Will technology and the speed of information make people more empowered, more health literate or more vulnerable? How does policy adapt to technology in health, including health communication? Take, for example, the Package Leaflet or the IFU: paper-based, fold-out, unwieldy leaflets that, much to the pain of those of us involved in their design, production and testing, relatively few people even read. Will they continue to be a feature of medicine or device packs when technology offers much more efficient, cost-effective and very obvious alternatives? Will Competent Authorities help to shape change or will they be reactive, resulting in equally reactive regulatory frameworks, largely out-of-step with the pace of change?
Already, in clinical phase studies, Clinical Outcomes Assessments and patient diaries have almost universally migrated to electronic delivery, as are methods of obtaining patient consent and screening. Health promotion campaigns make excellent use of electronic, audio-visual delivery of effective health messages with tangible, measurable benefits to their target audiences.
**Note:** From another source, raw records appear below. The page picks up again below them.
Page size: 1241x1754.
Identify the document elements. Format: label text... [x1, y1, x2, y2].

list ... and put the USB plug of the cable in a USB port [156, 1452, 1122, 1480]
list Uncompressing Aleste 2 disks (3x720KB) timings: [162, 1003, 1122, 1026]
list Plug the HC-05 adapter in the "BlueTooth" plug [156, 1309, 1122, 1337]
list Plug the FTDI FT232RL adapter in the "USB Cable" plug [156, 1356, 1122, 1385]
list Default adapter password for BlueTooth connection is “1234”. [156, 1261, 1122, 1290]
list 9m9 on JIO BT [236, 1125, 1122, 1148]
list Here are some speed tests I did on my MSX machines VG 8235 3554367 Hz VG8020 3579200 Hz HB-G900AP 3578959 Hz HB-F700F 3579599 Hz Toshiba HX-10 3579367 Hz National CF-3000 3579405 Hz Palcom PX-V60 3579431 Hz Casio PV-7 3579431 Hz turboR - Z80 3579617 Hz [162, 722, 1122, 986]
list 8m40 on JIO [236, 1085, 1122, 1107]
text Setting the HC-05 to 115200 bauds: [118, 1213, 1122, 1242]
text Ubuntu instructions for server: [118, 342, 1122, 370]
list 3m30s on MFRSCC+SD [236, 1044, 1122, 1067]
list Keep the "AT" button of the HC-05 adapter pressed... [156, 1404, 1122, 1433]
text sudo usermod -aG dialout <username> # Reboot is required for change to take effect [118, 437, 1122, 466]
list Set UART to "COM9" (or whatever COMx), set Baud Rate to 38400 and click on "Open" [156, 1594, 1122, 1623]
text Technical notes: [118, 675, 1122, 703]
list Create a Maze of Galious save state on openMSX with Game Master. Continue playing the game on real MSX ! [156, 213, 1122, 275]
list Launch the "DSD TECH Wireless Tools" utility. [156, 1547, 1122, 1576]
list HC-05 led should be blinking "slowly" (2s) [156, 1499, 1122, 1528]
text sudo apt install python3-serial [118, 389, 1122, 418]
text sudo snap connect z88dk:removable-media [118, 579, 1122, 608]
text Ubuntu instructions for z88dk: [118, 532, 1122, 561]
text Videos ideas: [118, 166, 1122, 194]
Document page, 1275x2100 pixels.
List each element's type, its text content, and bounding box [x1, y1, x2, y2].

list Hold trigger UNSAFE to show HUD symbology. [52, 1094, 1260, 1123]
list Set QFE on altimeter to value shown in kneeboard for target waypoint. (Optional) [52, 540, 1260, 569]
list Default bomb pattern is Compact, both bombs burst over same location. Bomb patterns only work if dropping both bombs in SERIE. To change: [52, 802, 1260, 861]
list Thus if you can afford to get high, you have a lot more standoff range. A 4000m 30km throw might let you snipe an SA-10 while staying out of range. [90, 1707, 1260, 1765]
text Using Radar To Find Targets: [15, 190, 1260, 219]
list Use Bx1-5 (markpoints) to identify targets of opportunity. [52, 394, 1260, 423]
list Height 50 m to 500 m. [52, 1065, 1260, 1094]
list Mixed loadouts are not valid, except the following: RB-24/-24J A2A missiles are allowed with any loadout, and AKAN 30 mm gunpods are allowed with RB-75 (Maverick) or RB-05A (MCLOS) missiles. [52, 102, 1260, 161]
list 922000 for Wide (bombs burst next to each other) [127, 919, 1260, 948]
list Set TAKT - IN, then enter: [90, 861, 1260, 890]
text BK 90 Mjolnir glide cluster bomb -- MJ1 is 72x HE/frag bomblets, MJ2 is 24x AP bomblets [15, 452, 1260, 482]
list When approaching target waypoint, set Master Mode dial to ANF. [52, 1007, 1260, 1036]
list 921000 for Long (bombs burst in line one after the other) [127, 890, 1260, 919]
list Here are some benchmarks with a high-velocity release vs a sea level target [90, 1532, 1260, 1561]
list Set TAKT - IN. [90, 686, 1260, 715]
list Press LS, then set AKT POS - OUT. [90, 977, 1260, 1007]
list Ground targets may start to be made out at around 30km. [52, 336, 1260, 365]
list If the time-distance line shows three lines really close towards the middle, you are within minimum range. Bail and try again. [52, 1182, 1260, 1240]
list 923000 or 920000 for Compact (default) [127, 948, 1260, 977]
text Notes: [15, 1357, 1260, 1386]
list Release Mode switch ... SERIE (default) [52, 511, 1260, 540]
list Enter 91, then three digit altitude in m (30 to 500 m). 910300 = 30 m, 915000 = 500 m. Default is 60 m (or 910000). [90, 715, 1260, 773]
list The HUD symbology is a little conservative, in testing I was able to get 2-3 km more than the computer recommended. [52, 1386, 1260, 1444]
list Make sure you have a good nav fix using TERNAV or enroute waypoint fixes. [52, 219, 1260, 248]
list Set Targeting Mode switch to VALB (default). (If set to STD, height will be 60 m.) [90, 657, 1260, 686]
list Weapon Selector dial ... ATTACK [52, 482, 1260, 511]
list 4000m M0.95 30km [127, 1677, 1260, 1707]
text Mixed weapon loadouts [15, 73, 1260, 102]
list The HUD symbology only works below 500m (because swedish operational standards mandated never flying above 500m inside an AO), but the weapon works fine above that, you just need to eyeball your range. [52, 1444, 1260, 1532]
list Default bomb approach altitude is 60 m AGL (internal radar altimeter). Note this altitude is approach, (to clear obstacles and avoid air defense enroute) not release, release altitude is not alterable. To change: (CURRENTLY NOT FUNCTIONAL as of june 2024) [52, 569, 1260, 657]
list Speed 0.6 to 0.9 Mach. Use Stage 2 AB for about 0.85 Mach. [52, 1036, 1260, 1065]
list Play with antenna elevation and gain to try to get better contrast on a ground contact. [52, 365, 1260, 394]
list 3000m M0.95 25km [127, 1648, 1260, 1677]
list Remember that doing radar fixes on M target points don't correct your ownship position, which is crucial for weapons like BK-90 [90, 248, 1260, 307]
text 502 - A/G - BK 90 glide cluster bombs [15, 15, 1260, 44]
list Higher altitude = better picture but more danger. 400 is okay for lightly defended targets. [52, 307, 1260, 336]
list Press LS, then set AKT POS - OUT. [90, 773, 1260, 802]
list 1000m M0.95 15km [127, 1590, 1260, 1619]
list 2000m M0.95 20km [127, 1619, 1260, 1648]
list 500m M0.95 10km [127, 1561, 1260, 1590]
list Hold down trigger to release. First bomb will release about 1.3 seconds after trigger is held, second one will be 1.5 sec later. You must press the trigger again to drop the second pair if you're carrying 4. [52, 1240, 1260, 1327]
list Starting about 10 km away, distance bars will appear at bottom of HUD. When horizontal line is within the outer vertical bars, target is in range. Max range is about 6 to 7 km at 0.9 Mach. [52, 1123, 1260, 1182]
By contrast, post-marketing product information and the associated regulatory mechanisms seem dowdy and out-of-step. We look forward to seeing and, perhaps, helping to inform, what comes next.
Mark Gibson, Founder and Health Communication Specialist
2nd January 2020, United Kingdom
[1] See, for example, Gibson et al., Multi-tasking in practice: Coordinated activities in the computer supported doctor–patient consultation, International Journal of Medical Informatics, Volume 74, Issue 6, July 2005, Pages 425-436 and Gibson et al., Verbal prescribing in general practice consultations, Social Science and Medicine, Volume 63, Issue 6, September 2006, Pages 1684-1698.